Os eunucos negros, tiveram alguns a alcançar altas funções e desempenharam um papel determinante nos assuntos do Estado na Idade Média. Pode fornecer vários exemplos:

o eunuco negro Kāfūr al -Ikhshīdī,  que se tornou regente do Egito, ou ainda Muflih, “O Negro”, favorito do califa al -Rādī  encarregado de formular a política do Estado.  O príncipe ‘Adud al -Dawlah tinha por camarista um eunuco negro chamado Shakr (“açúcar”) do árabe, que foi a única pessoa a alcançar a honra, disputada por todos, de ganhar a confiança deste senhor desconfiado e tirânico, esses são alguns infinitos casos.

 

Mas,  será que o islã legitima a escravidão? O que é fato nisso tudo.

Nesse espaço, me baseio na obra de um estudioso de jurisprudência islâmica , o Jonathan C. Brown, ( Slavery and Islam).  No capítulo ( Slavery in the Quran & Sunna); É dito que o  Alcorão não é, antes de mais nada, um livro de leis, desse modo,  não é surpreendente que trate dos aspectos legais da escravidão em apenas alguns contextos. Ele permite o casamento entre homens e mulheres muçulmanos livres e escravos, além de permitir que o proprietário de uma escrava a tome como surriyya (plural sarārī) - uma escrava cujo mestre tem uma relação sexual com ela. Segundo ele, ao citar o Alcorão e as Suras;

“ (Alcorão 2: 221, 4:25). * O Alcorão atribui a uma escrava culpada de ofensa sexual metade da punição de uma mulher livre (4:25) e diz aos proprietários que aceitem acordos de alforria caso os escravos os proponham (24:33). Mas, de longe, as menções mais marcantes da escravidão no Alcorão vêm nas muitas exortações aos escravos livres, seja como uma boa ação feita por amor a Deus ou como uma expiação exigida por certos pecados ou crimes”.
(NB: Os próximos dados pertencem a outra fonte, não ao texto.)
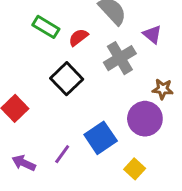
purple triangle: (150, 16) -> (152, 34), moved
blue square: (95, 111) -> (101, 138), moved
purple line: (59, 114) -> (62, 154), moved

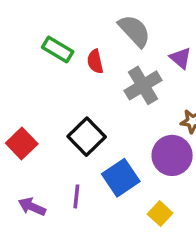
red semicircle: (78, 37) -> (95, 61), turned -66
black square: (67, 79) -> (87, 137), moved
purple line: (62, 154) -> (76, 196), turned -30

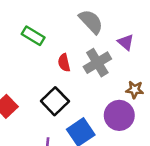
red semicircle: (95, 61) -> (64, 63), moved

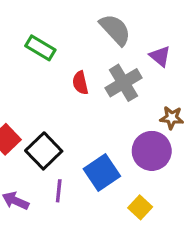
black square: (55, 101) -> (44, 151), moved

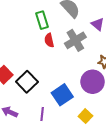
green rectangle: (40, 48) -> (42, 20), moved, turned 42
purple line: (59, 191) -> (42, 114), moved

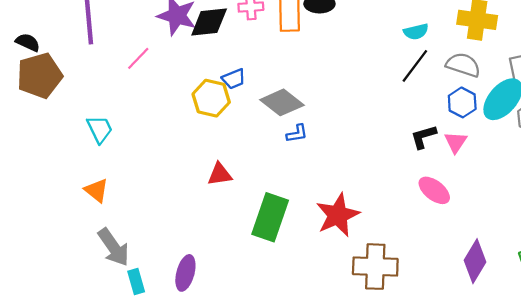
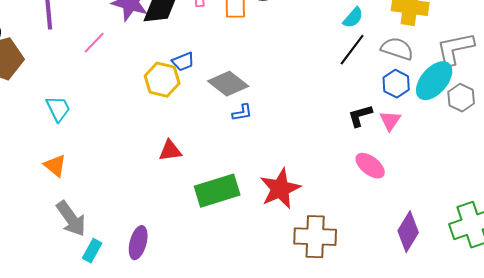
cyan semicircle: (416, 32) -> (353, 18), turned -35
green rectangle: (270, 217) -> (217, 191), turned 54
cyan rectangle: (136, 282) -> (92, 251), turned 45

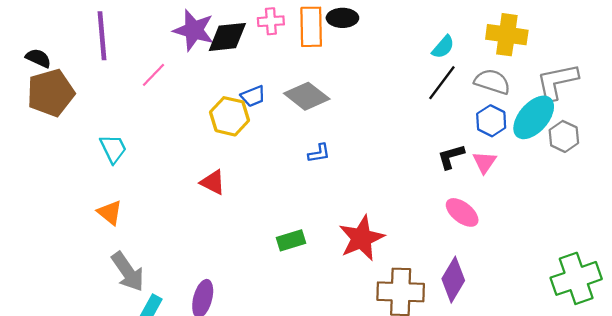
gray diamond: (228, 84) -> (307, 96), moved
red triangle: (170, 151) -> (213, 182), moved, turned 35
green rectangle: (217, 191) -> (291, 240), size x0.6
purple diamond: (408, 232) -> (453, 280), moved

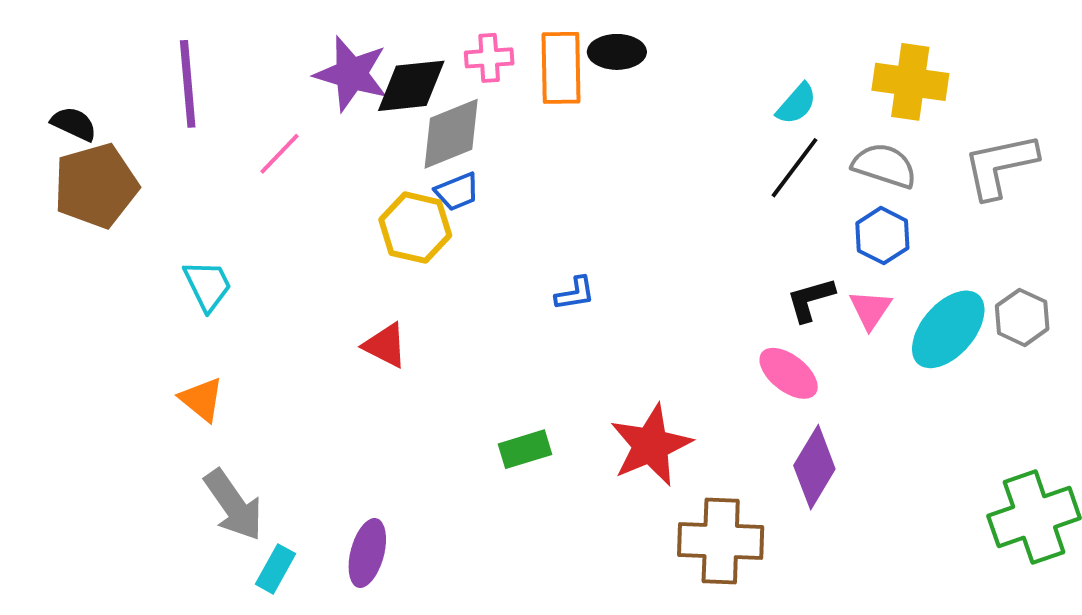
gray diamond: (307, 96) -> (451, 134), moved, turned -60
cyan ellipse: (534, 117) -> (948, 329), moved
gray hexagon: (564, 136) -> (1022, 317), moved
pink ellipse: (462, 212) -> (789, 373), moved
purple diamond: (453, 280) -> (814, 467), moved

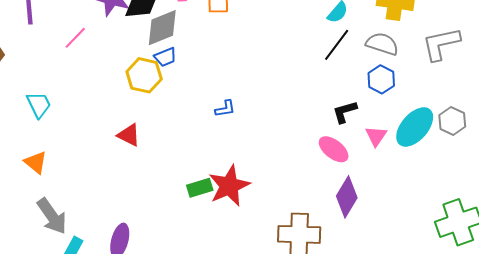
pink triangle: (870, 309) -> (376, 136), moved
red star: (651, 445) -> (229, 186), moved

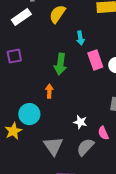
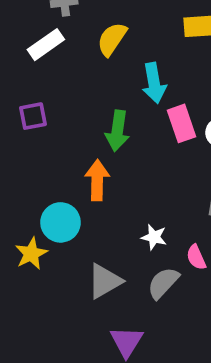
cyan arrow: (80, 38) -> (154, 83), size x1.5
orange arrow: (49, 91) -> (97, 180), size x1.5
gray triangle: (53, 146) -> (105, 281), turned 35

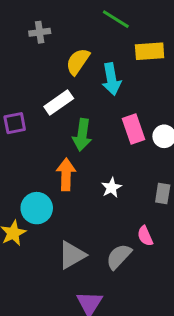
white rectangle: (46, 45) -> (59, 103), moved
cyan arrow: (154, 83) -> (111, 79), moved
white star: (154, 237) -> (111, 188), moved, turned 30

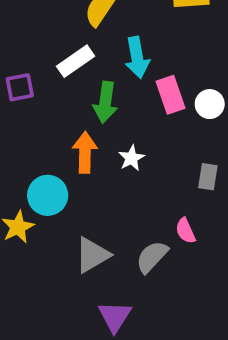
cyan arrow: (111, 79) -> (137, 57), moved
white star: (111, 188) -> (131, 158), moved

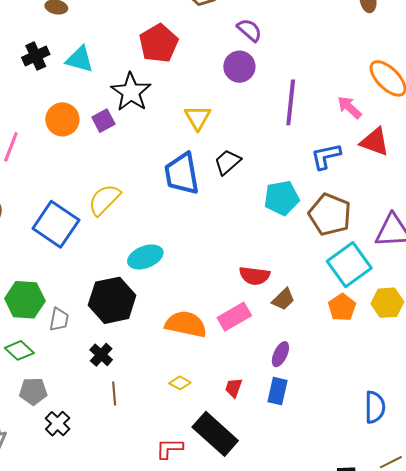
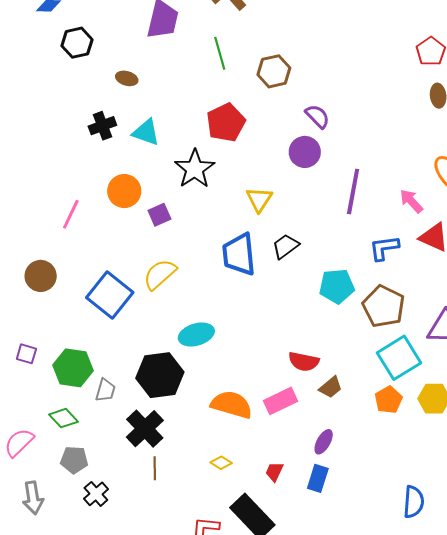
purple square: (103, 121) -> (159, 215), moved
black cross: (101, 355) -> (145, 429), size x1.6

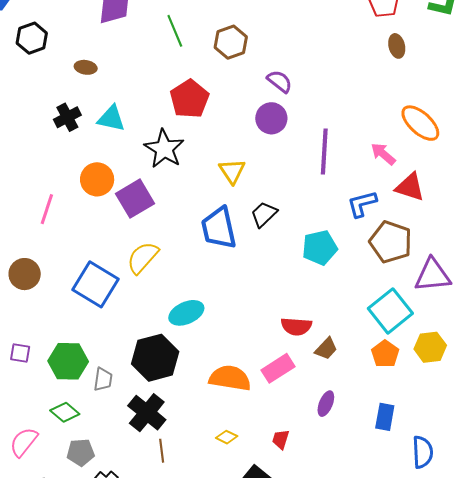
purple square: (159, 215) -> (135, 199), size x1.6
brown pentagon: (384, 306) -> (391, 242), moved
blue rectangle: (318, 478) -> (385, 417), moved

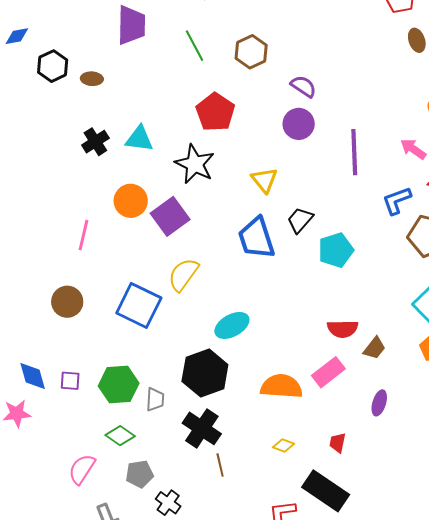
brown ellipse: (86, 67) -> (92, 79), moved
cyan pentagon: (320, 248) -> (336, 250), moved

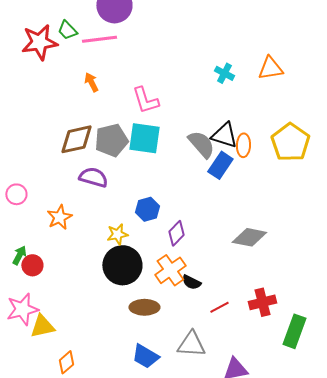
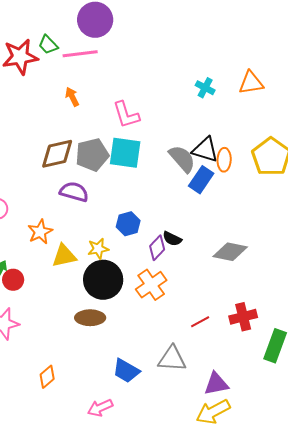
black semicircle: (191, 282) -> (172, 239), moved
brown ellipse: (144, 307) -> (90, 318), moved
yellow triangle: (42, 326) -> (64, 256), moved

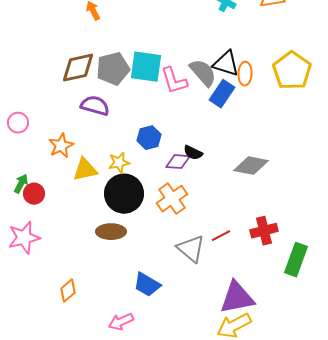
pink L-shape: (126, 115) -> (174, 81), moved
purple diamond: (157, 248) -> (178, 162), turned 50
gray triangle: (172, 359) -> (191, 249), moved, turned 36
purple triangle: (216, 384) -> (237, 298), size x1.4

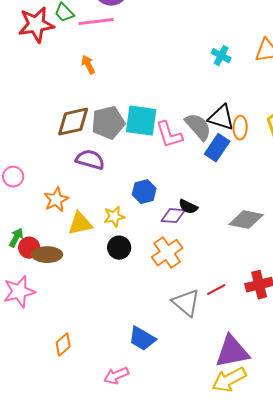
black circle: (124, 194) -> (119, 248), size x0.6
brown ellipse: (111, 232) -> (47, 255), moved

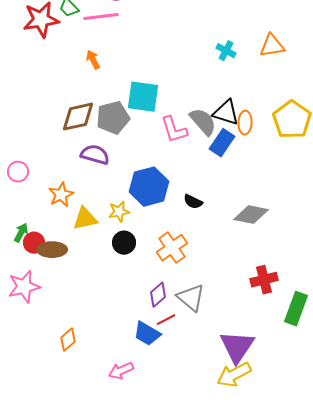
cyan square: (141, 121) -> (143, 97), moved
blue hexagon: (144, 192) -> (149, 187), size x1.6
purple diamond: (173, 216) -> (158, 295), moved, turned -45
red line: (216, 290) -> (166, 320), moved
purple triangle: (232, 352) -> (237, 347), turned -45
Em alguns versículos, é revelado no início da carreira do Profeta estabelecer que aos muçulmanos que tiveram a escolha de dois caminhos e que o caminho deles é o difícil (ʿaqaba).  É libertar um escravo, alimentar o faminto, o órfão, seus parentes e estranhos (90: 12-16). Por sua vez, o Alcorão também inclui escravos entre os grupos que podem receber o imposto de caridade Zakat exigido de todos os muçulmanos. Para Brown, isso foi  amplamente entendido como oferecer ajuda aos escravos que tinham acordos de mukataba a fim de ajudar a completar a compra de sua liberdade como está na sura; (2: 177, 9:60) .

Contudo,  o versículo do Alcorão que é visto como a âncora para a concepção do Islã de a escravidão é o comando:

“ Adore a Deus e não atribua parceiros a ele. E seja virtuoso para com os pais e parentes, para com os órfãos e indigentes, para com o vizinho que é parente e o vizinho que não é parente, para com o companheiro ao seu lado e o viajante, e para com aqueles que você possui por direito (ou seja, escravos). (4:36)”

Portanto, o Alcorão define a alforria como uma forma explícita de expiação por uma variedade de pecados e delitos. Um muçulmano que acidentalmente mata outra pessoa deve libertar um escravo e pagar uma indenização à família da vítima (4:92).

 Um muçulmano que por sua vez,  quebra seu juramento deve libertar um escravo ou, se não puder, alimentar dez pessoas necessitadas ou, se não puder fazer isso, jejuar por três dias (5:89).

Um homem muçulmano que retorna para sua esposa após ter feito um juramento de renúncia (ẓihār) deve libertar um escravo ou, se incapaz, alimentar sessenta necessitados ou, se não puder fazer isso, jejuar por dois meses (58: 3).

Por fim, a legitimidade da escravidão no Alcorão não é evidente, por sua vez, as passagens existem no que tange à conduta ou tratamento de escravos que podem ser tomadas por um proprietário mulçumano, apesar desse artigo não ser uma análise estritamente e de modo específico relacionada às Exegeses que podem ser feitas a jurisprudência islâmica, podemos ter uma noção básica desse fenômeno na escritura sagrada dos mulçumanos.